Work required: Transcribe, word for word, the stretch from "Second, with these" through "in a grid-column." in the passage on organized tropical convection.

Reading passage:
-- Opening Marker --

Figure 2: Geographical distribution of one of the 10 wind profiles that represents where organization is likely to occur over the tropics. The profile shows a high degree of activity in the north-west tropical Pacific, an area where organization of convection also occurs. This region can be matched to an area of high MCS activity from a satellite derived climatology produced by Mohr and Zipser, 1996.
Second, with these profiles, I can run a set of high-resolution idealized models. The purpose of these is to check that the wind profiles do indeed cause the organization of convection, then to work out a set of relationships that can be used to parametrize the organization that occurs. Given the link between low-level shear and organization, it seems like a good place to start is to check that this link appears in my experiments. Fig. 3 shows the correlation between the low-level shear, and a measure of organization. A clear relationship is seen to hold between these two variables, providing a simple means of parametrizing the degree of organization from the low-level shear in a grid-column.
Figure 3: Correlation of low-level shear (LLS) against a measure of organization (cluster_index). A high degree of correlation is seen, and r-squared values close to 1 indicate that a lot of the variance of cluster_index is explained by the LLS. A p-value of less than 0.001 indicates this is unlikely to have occurred by chance.
Finally, I will need to modify a convection parametrization scheme in light of the relationships that have been uncovered and quantified. To do this, the way that the parametrization scheme models the convective cloud field must be changed to reflect the degree of organization of the clouds. One way this could be done would be by changing the rate at which environmental air mixes into the clouds (the entrainment rate), based on the amount of organization predicted by the new parametrization. From the high-resolution experiments, the strength of the clouds was also seen to be related to the degree of organization, and this implies that a lower value for the entrainment rate should be used when the clouds are organized.
The proof of the pudding is, as they say, in the eating. To check that this change to a parametrization scheme produces sensible changes to the climate model, it will be necessary to make the changes and to run the model. Then the differences in, for example, the distribution of precipitation between the control and the changed climate model can be tested. The hope is then that the precipitation distributions in the changed model will agree more closely with observations of precipitation, and that this will lead to increased confidence that the model is representing more of the aspects of convection that are important for its behaviour.
Arakawa, A., & Schubert, W. H. (1974). Interaction of a cumulus cloud ensemble with the large-scale environment, Part I. Journal of the Atmospheric Sciences, 31(3), 674-701.
Mohr, K. I., & Zipser, E. J. (1996). Mesoscale convective systems defined by their 85-GHz ice scattering signature: Size and intensity comparison over tropical oceans and continents. Monthly Weather Review, 124(11), 2417-2437.

-- Closing Marker --

Dataset excerpt:

-- Opening Marker --

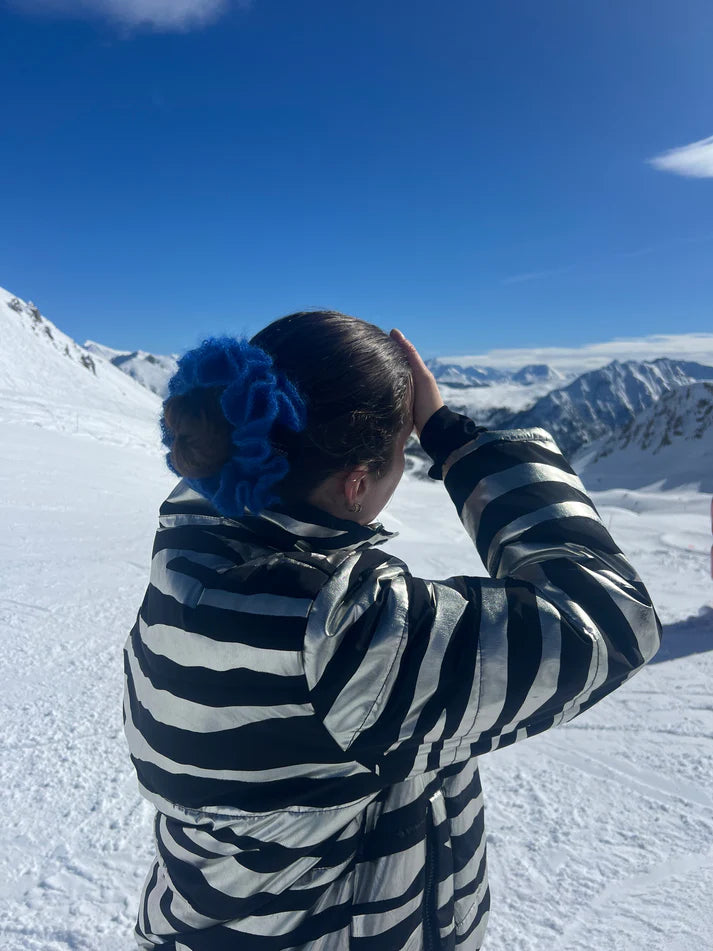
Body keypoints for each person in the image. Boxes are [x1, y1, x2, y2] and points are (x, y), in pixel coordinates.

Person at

-- Closing Marker --

Answer to this problem:
Second, with these profiles, I can run a set of high-resolution idealized models. The purpose of these is to check that the wind profiles do indeed cause the organization of convection, then to work out a set of relationships that can be used to parametrize the organization that occurs. Given the link between low-level shear and organization, it seems like a good place to start is to check that this link appears in my experiments. Fig. 3 shows the correlation between the low-level shear, and a measure of organization. A clear relationship is seen to hold between these two variables, providing a simple means of parametrizing the degree of organization from the low-level shear in a grid-column.